Skip This When Parenting Teens

Skip This When Parenting Teens

There is no one who can give you wiser advice than you can give yourself; you will never make a slip, if you listen to your own heart.”

Marcus Tullius Cicero

Parents- particularly parents of pre-teens, teens and young adults- are just chock full of advice. “I just want to make sure that they know/understand/see….” And, I get it, I hear you! We want so badly to impart our wisdom to our children!

The advice being given is coming absolutely from the heart-they are our children after all.  Often, almost always I’d venture, our advice is being filtered through the head.  When our children’s brains are developing during these transitional years, our parental brains go a bit insane.  Just my truth.

Another truth? Much of the genuinely good, solid, loving advice that we parents give our children is actually coming from fear. 

The advice comes from honest loving fear, but fear wins.  Fear that their child will do something/not do something/be just like their parent/ not be like their parent at all.  Seriously, we parents are a fascinating lot!  Parents are afraid that their child will: become an addict/drop out of school/ get fat/become anorexic…the list goes on and on and….  They are afraid that their child won’t: graduate, get a job, move out of the house and so on and so on and…. Our fears do not help anyone, parent or child.

Our advice, our wisdom, is based on our experiences. Our kids are sometimes like us, and sometimes nothing like us! We have constructed lives that we feel good and safe in, and we want them to know how we did that, which is great on the one hand.  On the other hand, we are not respecting or trusting their ability to learn from their own experiences.  Oops.
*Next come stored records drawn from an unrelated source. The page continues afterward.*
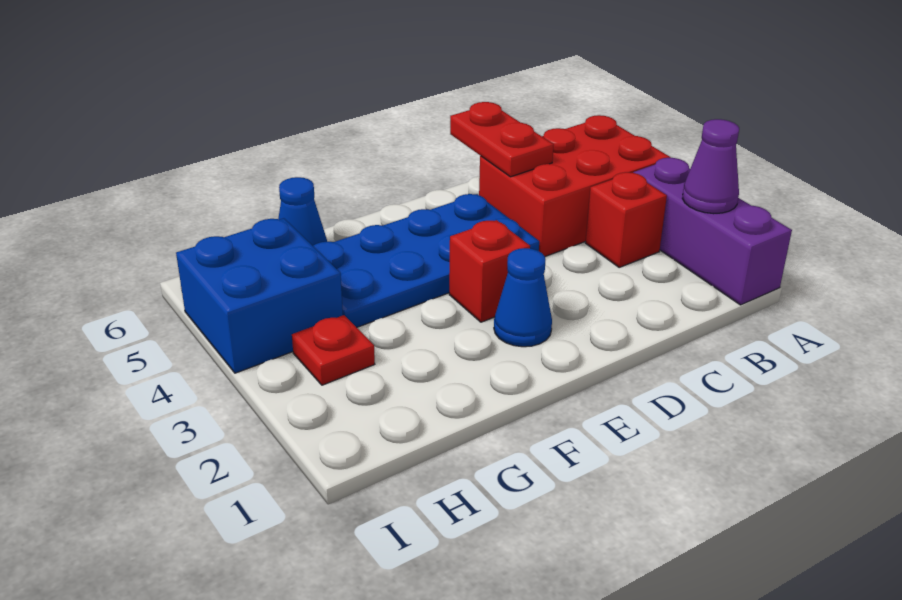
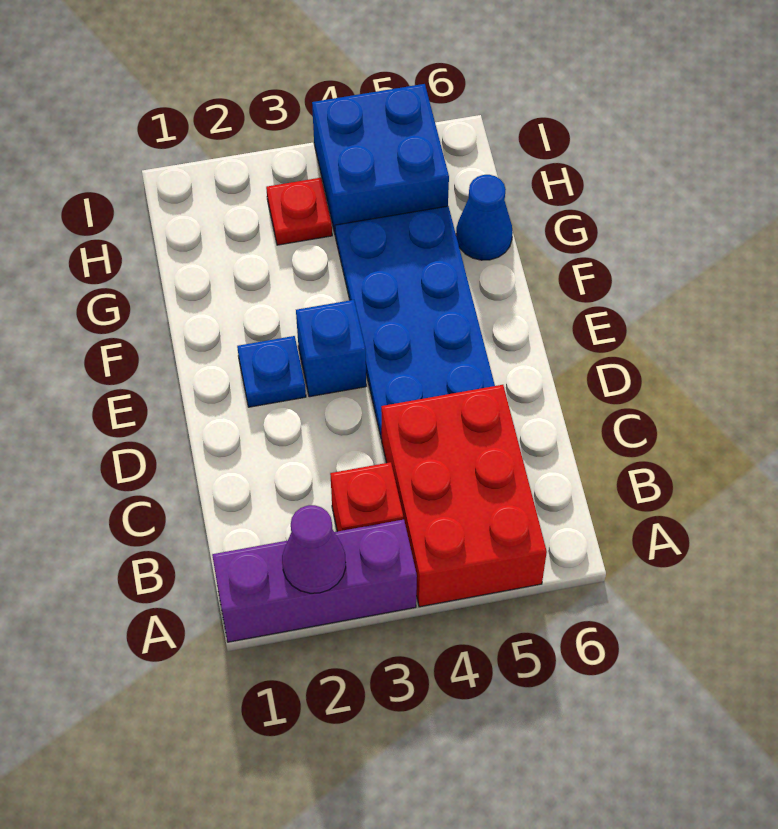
red 1x2 plate [450,102,554,177] -> none
blue 1x1 cone [494,248,552,347] -> blue 1x1 plate [237,336,306,407]
red 1x1 brick [449,220,530,322] -> blue 1x1 brick [296,300,366,397]

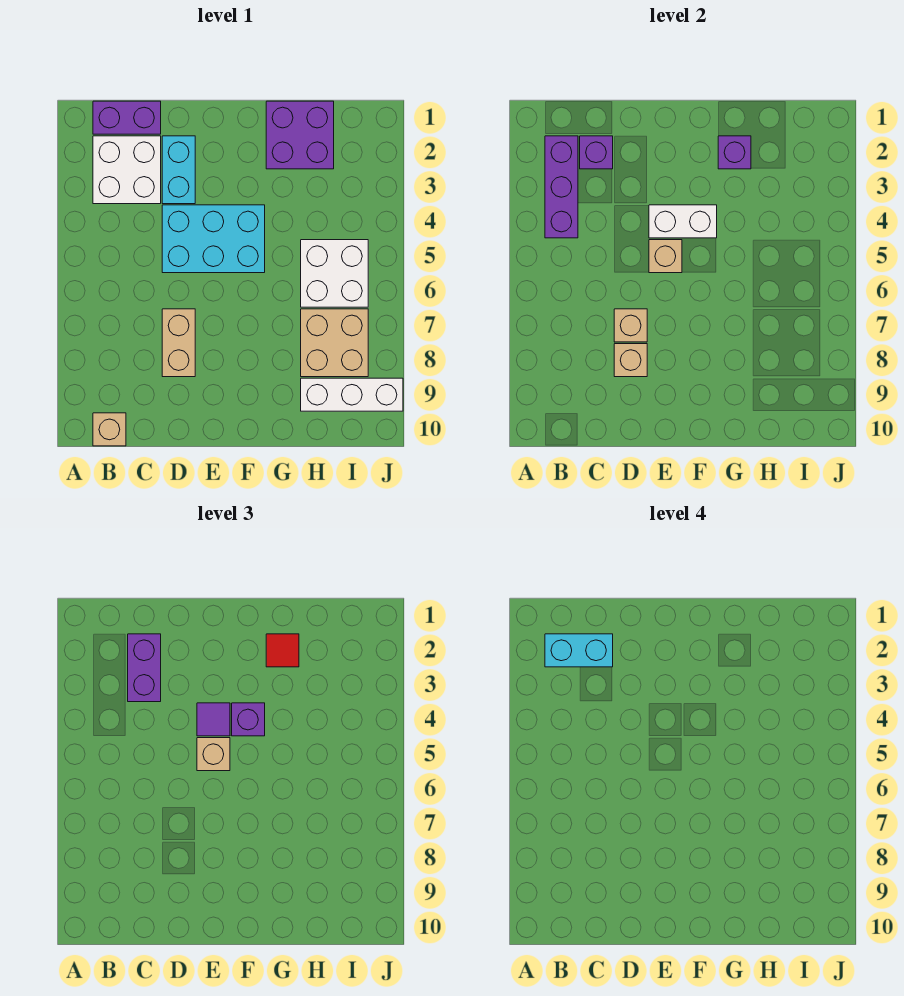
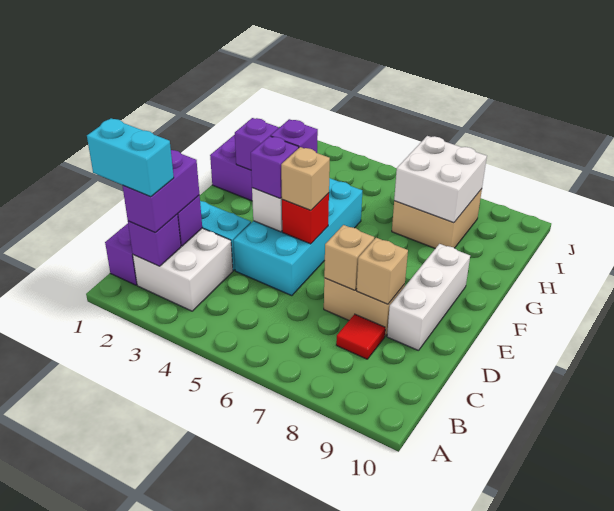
purple 1x3 brick [545,136,578,238] -> purple 1x1 brick [128,214,181,266]
cyan 1x2 brick [545,634,613,667] -> cyan 1x2 brick turned to [87,118,174,197]
tan 1x1 brick [93,413,126,446] -> none
purple 1x2 brick [128,634,161,702] -> purple 1x2 brick turned to [122,150,199,233]
cyan 2x3 brick [162,205,265,273] -> cyan 2x4 brick [233,178,362,296]
purple 1x1 tile [197,703,230,736] -> purple 1x1 brick [251,136,299,198]
tan 1x1 brick [649,240,682,273] -> red 1x1 brick [282,193,329,244]
red 1x1 tile [266,634,299,667] -> red 1x1 tile moved to [336,314,385,359]
white 2x2 brick [301,240,368,307] -> white 2x2 brick moved to [394,136,487,223]
white 1x3 brick [301,378,403,411] -> white 1x3 brick moved to [387,244,470,351]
And, in all that head space?  We lose our connection to ourselves, our hearts and our children.  Many parents tolerate intolerable behavior again and again. We lie to ourselves and say we are doing X because we love them. We are really making choices based on fear that something tragic will happen to our child and/or that we did something wrong as parents. We let our head run away with our heart. I hear this stated not-clearly from a lot of parents. I hear it clearly because I know it, I’ve been there. I am not there anymore.

So, how do you listen to your own heart, skip giving advice and give love?

Here’s a clue: “Listen” has some great anagrams. My favorite is SILENT, which can create INLETS and often one can ENLIST others by simply listening.

HOW-TO: PRACTICE LISTENING

(Because, I’m not going to lie, it’s hard!!)

Do this for 24 hours: Skip offering “constructive, helpful” suggestions and ideas to your pre-teen, teen or young adult children.

That’s it. That’s all.

When you want to give them some constructive feedback, just full stop.  Just for 24 hours.  Then try it for another 24.  I personally am not an alcoholic or addict but giving this up is definitely a one day at a time job!  I’ve gotten much better when talking.  Much better.  And with my own kids I’m pretty good, I think.  This helps with others too. The number or texts that I write…and delete?  Yeah.  It’s still a practice that connects me to my heart, my truth. And every once in a while I ask “Would you like to hear my thoughts?”  Sometimes I get a yes, sometimes a no. It’s an honest question. No harm done.

You have constructed your life, let them build theirs, let them stall out.  You will find your heart doesn’t skip a beat as often as it used to.

The more you don’t make all sorts of “helpful suggestions” the more you are demonstrating that you trust them to construct their own life. If they have a question or want advice, who knows, they might even ask!  It happens.  When we step back.